#### What is needed:
Write out exactly the lines of the material below, beginning at the top and ending at the line that contains "18/05/2015 | 6/07/2015 |".
★ ★ ★
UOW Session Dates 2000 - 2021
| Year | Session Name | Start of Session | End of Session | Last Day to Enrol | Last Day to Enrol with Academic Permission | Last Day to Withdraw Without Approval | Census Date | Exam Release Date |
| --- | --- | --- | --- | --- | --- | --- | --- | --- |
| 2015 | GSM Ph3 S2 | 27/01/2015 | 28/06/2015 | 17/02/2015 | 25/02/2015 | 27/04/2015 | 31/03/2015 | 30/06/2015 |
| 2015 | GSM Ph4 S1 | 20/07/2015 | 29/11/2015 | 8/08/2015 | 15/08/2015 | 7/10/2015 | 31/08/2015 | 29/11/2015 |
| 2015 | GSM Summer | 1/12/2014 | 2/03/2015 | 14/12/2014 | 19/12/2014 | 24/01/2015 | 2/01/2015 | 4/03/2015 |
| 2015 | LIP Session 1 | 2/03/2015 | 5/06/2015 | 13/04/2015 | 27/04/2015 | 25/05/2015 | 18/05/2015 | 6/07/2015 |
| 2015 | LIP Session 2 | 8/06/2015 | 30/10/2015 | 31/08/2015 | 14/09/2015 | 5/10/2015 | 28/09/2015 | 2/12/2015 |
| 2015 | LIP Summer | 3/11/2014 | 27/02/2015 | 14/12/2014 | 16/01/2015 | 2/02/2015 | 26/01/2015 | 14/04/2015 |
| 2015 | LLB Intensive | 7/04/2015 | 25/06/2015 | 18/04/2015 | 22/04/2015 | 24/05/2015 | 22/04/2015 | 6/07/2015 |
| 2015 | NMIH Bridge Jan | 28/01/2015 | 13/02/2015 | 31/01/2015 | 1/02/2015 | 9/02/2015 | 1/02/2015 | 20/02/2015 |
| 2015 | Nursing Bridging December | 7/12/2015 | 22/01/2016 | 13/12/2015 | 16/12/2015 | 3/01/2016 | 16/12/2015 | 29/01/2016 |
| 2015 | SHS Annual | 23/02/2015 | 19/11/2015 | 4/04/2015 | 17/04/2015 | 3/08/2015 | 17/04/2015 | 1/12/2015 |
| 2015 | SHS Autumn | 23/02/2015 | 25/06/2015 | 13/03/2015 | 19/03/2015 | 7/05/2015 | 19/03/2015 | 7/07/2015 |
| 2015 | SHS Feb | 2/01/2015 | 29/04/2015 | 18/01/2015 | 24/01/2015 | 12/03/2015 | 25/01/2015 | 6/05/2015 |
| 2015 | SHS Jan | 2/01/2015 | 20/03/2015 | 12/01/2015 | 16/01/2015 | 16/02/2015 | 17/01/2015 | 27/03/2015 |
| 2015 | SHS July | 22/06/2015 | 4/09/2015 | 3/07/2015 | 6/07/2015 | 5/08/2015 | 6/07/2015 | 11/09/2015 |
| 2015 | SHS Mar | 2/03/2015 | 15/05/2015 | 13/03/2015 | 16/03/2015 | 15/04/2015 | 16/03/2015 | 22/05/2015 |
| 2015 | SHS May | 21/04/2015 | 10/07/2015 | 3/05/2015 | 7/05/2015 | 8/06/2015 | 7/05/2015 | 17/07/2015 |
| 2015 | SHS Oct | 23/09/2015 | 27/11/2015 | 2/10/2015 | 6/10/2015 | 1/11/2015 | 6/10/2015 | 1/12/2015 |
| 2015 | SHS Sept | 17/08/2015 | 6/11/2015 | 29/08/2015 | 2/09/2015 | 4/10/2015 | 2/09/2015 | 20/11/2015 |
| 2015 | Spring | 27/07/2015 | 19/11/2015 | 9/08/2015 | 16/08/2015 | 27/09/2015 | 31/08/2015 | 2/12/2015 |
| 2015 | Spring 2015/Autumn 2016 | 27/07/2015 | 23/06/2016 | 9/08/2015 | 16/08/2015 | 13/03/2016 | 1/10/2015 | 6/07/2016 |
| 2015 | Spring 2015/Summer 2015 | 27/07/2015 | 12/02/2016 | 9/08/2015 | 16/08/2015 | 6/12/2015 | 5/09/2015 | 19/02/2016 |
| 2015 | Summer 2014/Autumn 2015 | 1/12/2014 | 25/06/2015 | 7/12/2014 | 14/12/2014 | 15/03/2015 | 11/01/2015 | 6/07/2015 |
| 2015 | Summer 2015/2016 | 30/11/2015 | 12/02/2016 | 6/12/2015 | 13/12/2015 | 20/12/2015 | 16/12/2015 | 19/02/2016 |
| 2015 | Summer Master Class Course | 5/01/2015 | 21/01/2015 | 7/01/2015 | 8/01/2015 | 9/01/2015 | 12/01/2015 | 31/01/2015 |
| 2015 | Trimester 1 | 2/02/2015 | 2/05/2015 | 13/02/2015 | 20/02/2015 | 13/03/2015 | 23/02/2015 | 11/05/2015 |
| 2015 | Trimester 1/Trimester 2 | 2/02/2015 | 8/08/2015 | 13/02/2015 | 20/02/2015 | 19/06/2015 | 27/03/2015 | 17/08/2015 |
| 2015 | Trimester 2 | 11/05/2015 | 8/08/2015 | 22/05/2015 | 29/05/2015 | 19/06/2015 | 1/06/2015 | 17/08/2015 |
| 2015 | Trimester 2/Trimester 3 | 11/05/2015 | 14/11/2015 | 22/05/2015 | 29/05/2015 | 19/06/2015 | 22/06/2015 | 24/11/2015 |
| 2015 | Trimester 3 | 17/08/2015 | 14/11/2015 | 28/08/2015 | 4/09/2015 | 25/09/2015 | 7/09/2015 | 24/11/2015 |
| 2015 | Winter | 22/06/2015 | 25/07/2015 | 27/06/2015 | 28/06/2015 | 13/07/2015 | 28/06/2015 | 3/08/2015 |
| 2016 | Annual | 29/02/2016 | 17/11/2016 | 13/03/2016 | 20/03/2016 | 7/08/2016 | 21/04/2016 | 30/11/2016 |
★ ★ ★
#### Task response:
UOW Session Dates 2000 - 2021
| Year | Session Name | Start of Session | End of Session | Last Day to Enrol | Last Day to Enrol with Academic Permission | Last Day to Withdraw Without Approval | Census Date | Exam Release Date |
| --- | --- | --- | --- | --- | --- | --- | --- | --- |
| 2015 | GSM Ph3 S2 | 27/01/2015 | 28/06/2015 | 17/02/2015 | 25/02/2015 | 27/04/2015 | 31/03/2015 | 30/06/2015 |
| 2015 | GSM Ph4 S1 | 20/07/2015 | 29/11/2015 | 8/08/2015 | 15/08/2015 | 7/10/2015 | 31/08/2015 | 29/11/2015 |
| 2015 | GSM Summer | 1/12/2014 | 2/03/2015 | 14/12/2014 | 19/12/2014 | 24/01/2015 | 2/01/2015 | 4/03/2015 |
| 2015 | LIP Session 1 | 2/03/2015 | 5/06/2015 | 13/04/2015 | 27/04/2015 | 25/05/2015 | 18/05/2015 | 6/07/2015 |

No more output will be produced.